Scientists have made reasonable explanations for what has happened in the history of the universe all the way back 13.7 billion years to mere microseconds after the big bang. But, it's true that science has been powerless to tell us anything about the universe before that. The singularity that must have existed before the explosion of the Big Bang defies all scientific laws. And as the universe expanded, conditions that would be friendly to life are a very unlikely outcome. This could be seen as evidence of a supernatural designer that brought the singularity into being and sent it out of the gate at the proper trajectory to ensure that life would be possible in a few billion years. Or it could be seen as another gap in what we know. Like other gaps, it's getting smaller all the time. And even if science never learns any more about the beginning of the universe, consider the implications of Collins' view. He says that God set up the conditions of the big bang almost 14 billion years ago, then didn't intervene until two or three thousand years ago, once humans had evolved fully and begun to found civilizations.

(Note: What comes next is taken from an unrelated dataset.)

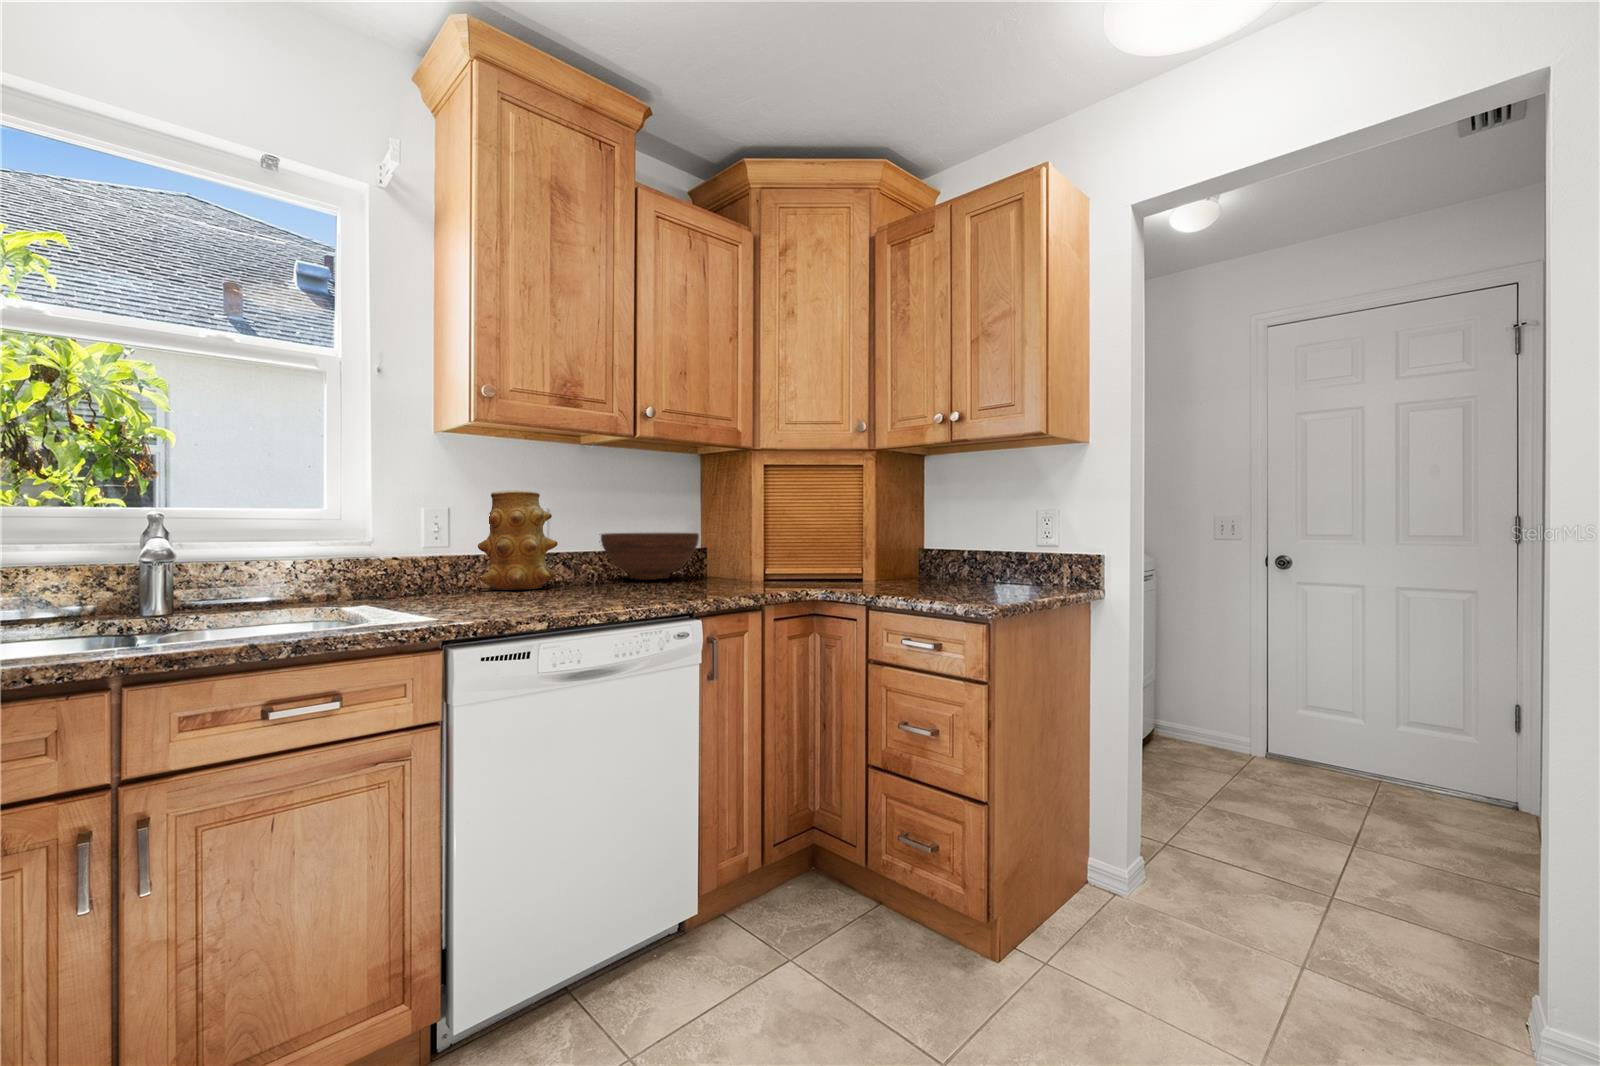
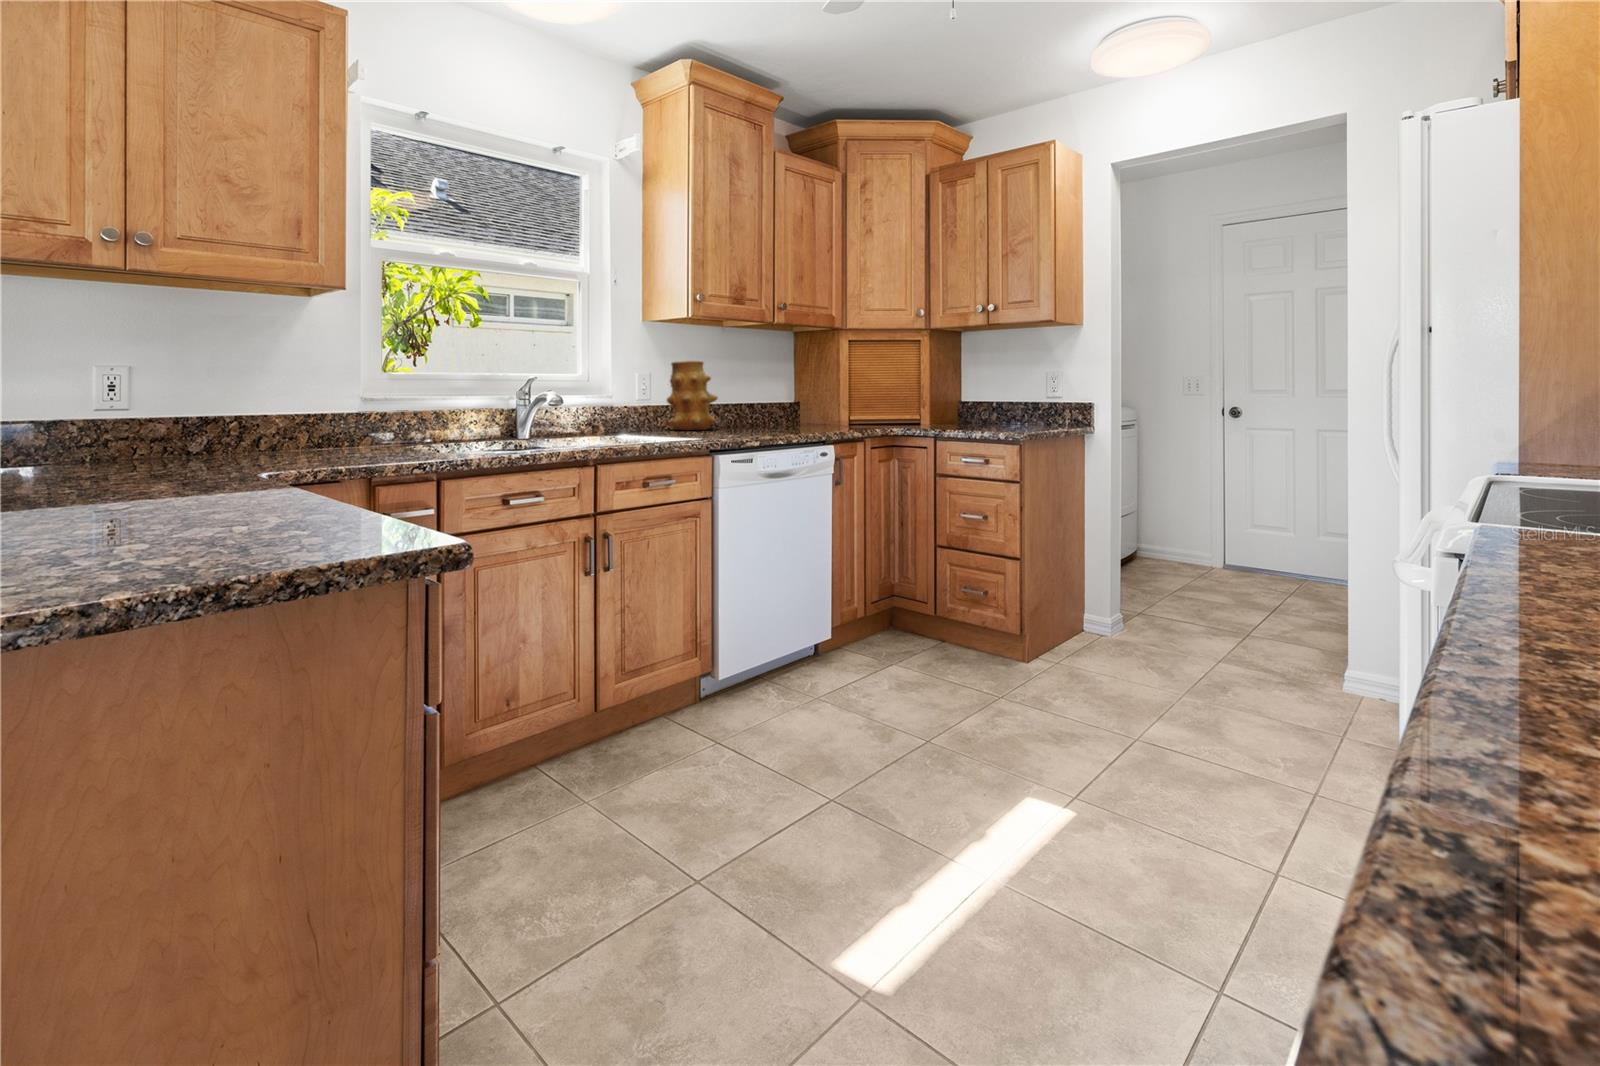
fruit bowl: present [599,533,699,580] -> none [729,391,802,426]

Collins second reason draws heavily from C.S. Lewis, who makes the universal human experience of morality his central reason for believing in God. Not only is this line of reasoning susceptible to the charge of finding God in another gap in our knowledge, but that gap has already all but vanished. Collins and Lewis are both correct when they claim that nearly all humans share an inborn sense of right and wrong. The next step in their reasoning is that if there's a moral law, then there must be a moral lawgiver. God is invoked as the absolute standard that our morality is measured against. I used to consider this a very convincing argument, but now I don't see how you get from the fact of shared morality to the conclusion of God's existence. It is one attempt to answer the question of where our sense of morals comes from, but is it the most probable?

The Darwinian evolution that Collins uses to to explain the complexity and diversity of organisms can also explain the behavior of humans and other organisms. As an example, take the maternal instinct. It's easy to see how any animal with a strong affection for its offspring would be more likely to pass its genes on. As much as I enjoy taking care of my child, I recognize that this paternal instinct is a product of evolution. That doesn't make my feelings any less significant to me. Morality could be seen in the same way. A group of evolving humans living in a small group, as early humans did, would be more likely to survive than a neighboring group if they took care of each other. Kindness, generosity, forgiveness, and bravery would all give a survival advantage. As humans spread around the world and diverged into different cultures, you would expect slight differences in this instinct to evolve but for the heart of the instinct to be shared by all humans. And this is exactly what we see. Does this make our shared morality any less real? I see no reason to abandon an instinct that has served us so well just because we've found out more about its origin.

Many people will find Collins' approach refreshing. Others will find it conciliatory or even blasphemous. For my part, I find it unconvincing.